## SUPPLIED TEXT
:::::

I appreciate the authors' efforts in this stage of the rebuttal. I believe I have all information I need to make a final decision.

评论

I thank the authors for providing the rebuttal and their engagement during this period.

Considering all aspects, I have decided to lower my score to strong reject (2). Here's the key reasons behind this decision:

  1. The proposed MSVMamba is slower than models such as ConvNeXt in both smaller and higher resolutions in terms of throughput (see Table 1 and Table 2 in rebuttal). This limits the practical usage of this work due to its lower throughput and can present significant challenges.

  2. The authors deliberately presented results from the first version of VMamba which is not optimal. Although the second version (https://arxiv.org/abs/2401.10166v2) was released 42 days before the submission deadline, the authors claim that it should be considered as concurrent. This argument is not well-founded since we need to fairly evaluate the contribution of this work against VMamba and other methods.

  3. The issue of limited novelty presents itself when comparing against VMamba (both first or second iterations). As expected, MSVMamba does not significantly improve the results -- authors claimed that MSVMamba addressed the long-distance forgetting issue in VMamba which is not backed up by these results.

I encourage the authors to revise their manuscript, include best results from VMamba and try to evaluate the contributions of their work quantitatively.

评论

We thank Reviewer QVsi for the detailed summary in the post-rebuttal, where they pointed out three issues during the discussion. We would like to clarify each issue in details.

Q1: The proposed MSVMamba is slower than models such as ConvNeXt.

:::::

Stored data entries:
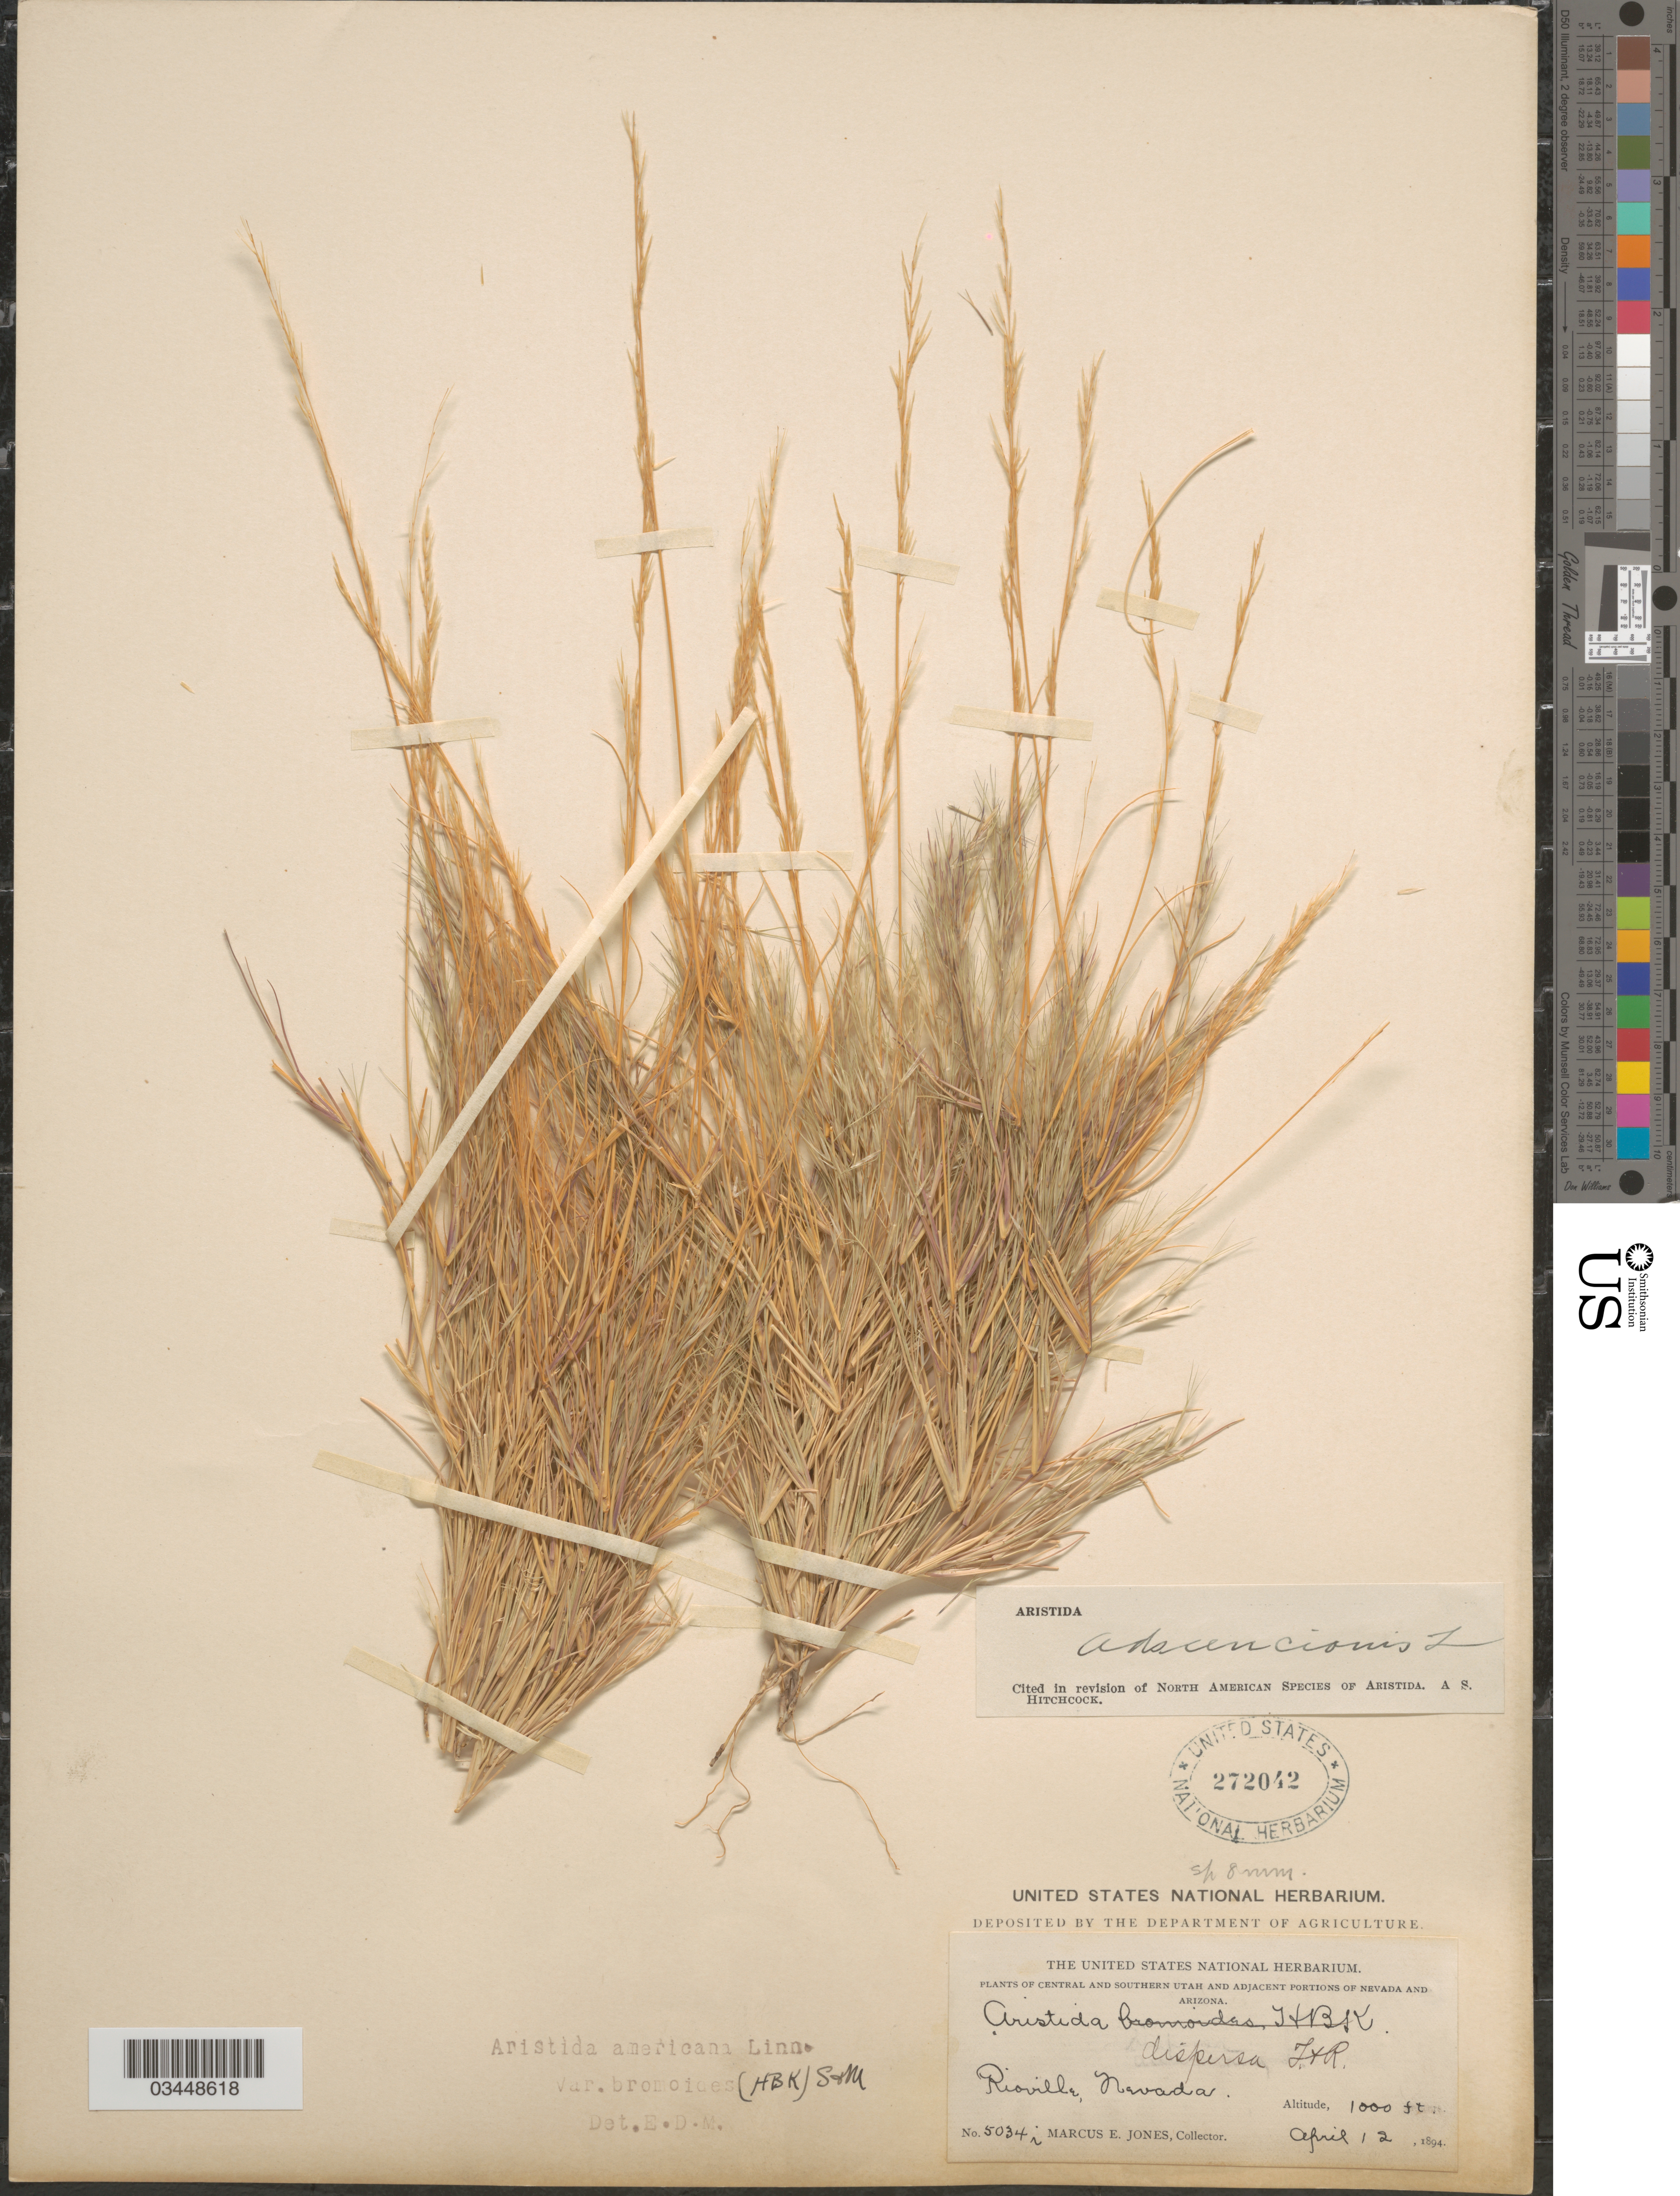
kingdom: Plantae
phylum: Tracheophyta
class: Liliopsida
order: Poales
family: Poaceae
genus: Aristida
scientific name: Aristida adscensionis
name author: L.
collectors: M. E. Jones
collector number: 5034i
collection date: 1894-04-12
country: United States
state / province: Nevada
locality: Adjacent portions of Nevada. Rioville.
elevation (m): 305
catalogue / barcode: US 272042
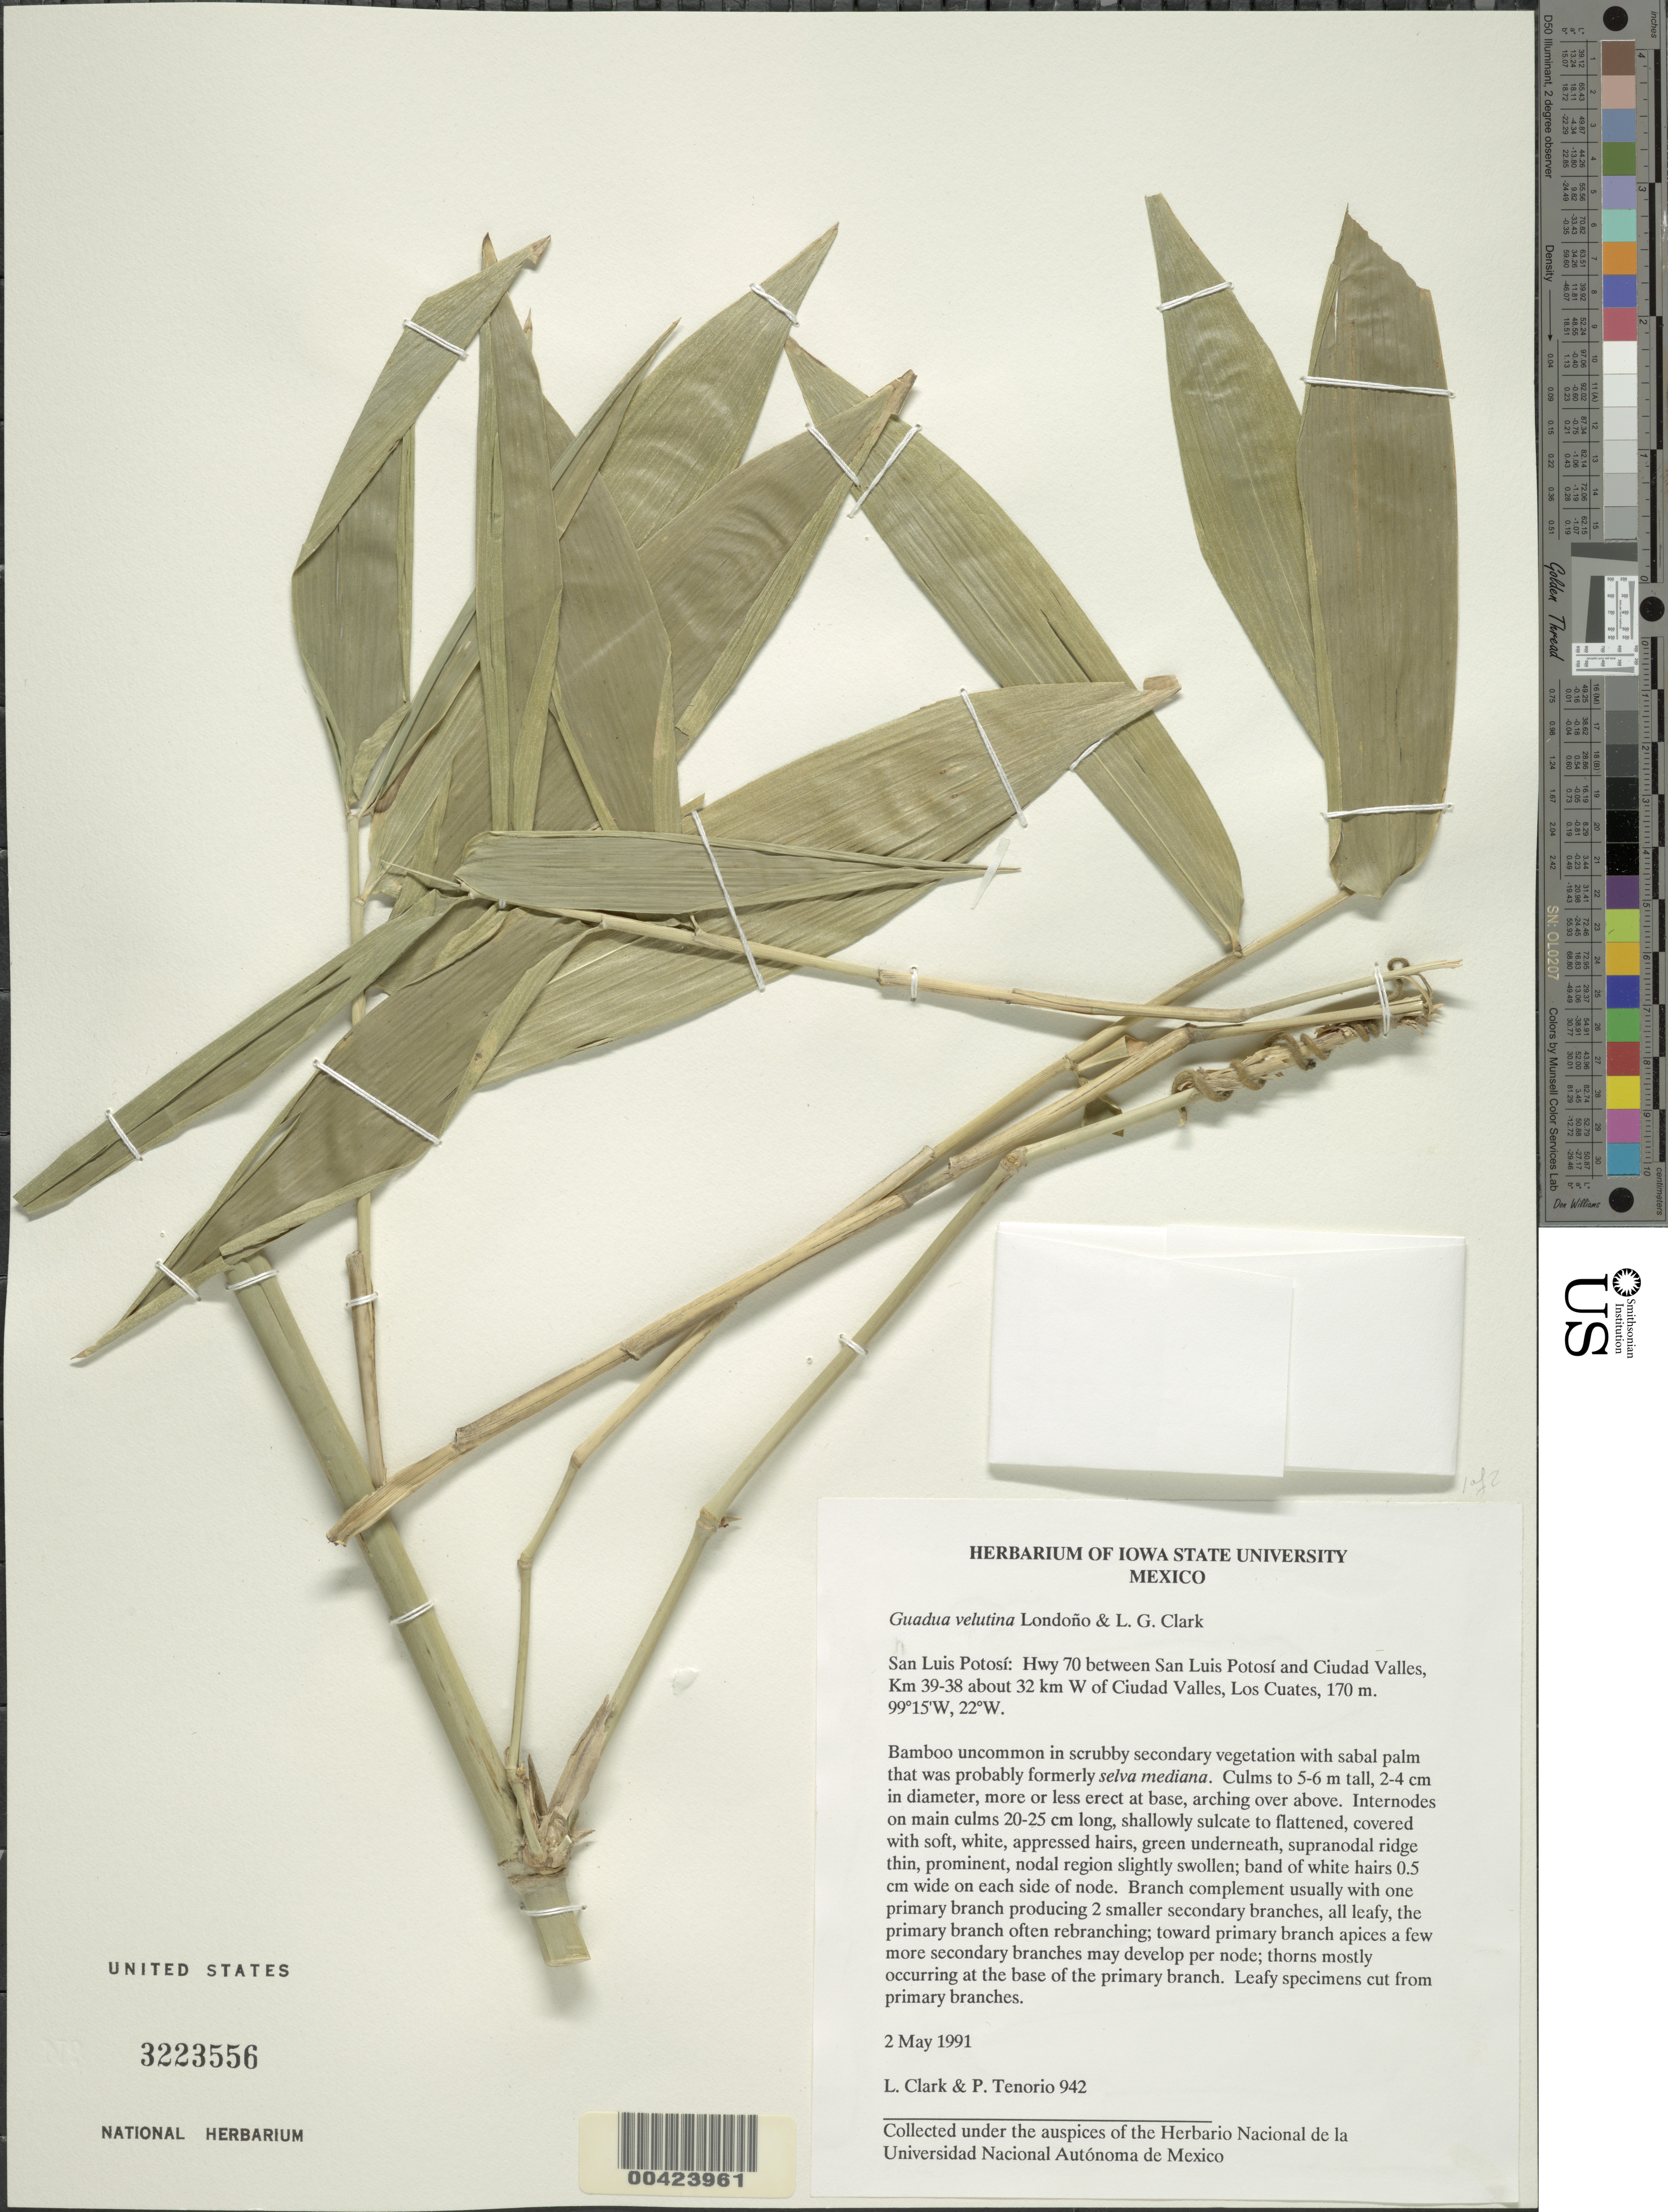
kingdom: Plantae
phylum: Tracheophyta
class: Liliopsida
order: Poales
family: Poaceae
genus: Guadua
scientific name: Guadua velutina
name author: Londoño & L.G. Clark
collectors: L. G. Clark & P. Tenorio L.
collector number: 942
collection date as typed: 02 May 1991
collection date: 1991-05-02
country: Mexico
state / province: San Luis Potosí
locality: Los cuates; hwy 70 between San Luis Potosi and cuidad valles, km 39-38 abut 32 km W of cuidad valles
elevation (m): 170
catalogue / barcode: US 3223556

:::::

## WRITTEN TASK
In the MSVMamba review discussion, restate the paragraph beginning "The authors deliberately presented results" as a short bulleted list that keeps its main facts.

## SOLUTION TO THE PROBLEM
- The authors reported results from the first version of VMamba, which is not optimal.
- The second version of VMamba was released 42 days before the submission deadline.
- The authors claim that the second version should be treated as concurrent work.
- The reviewer finds this argument not well-founded, because the contribution must be fairly evaluated against VMamba and other methods.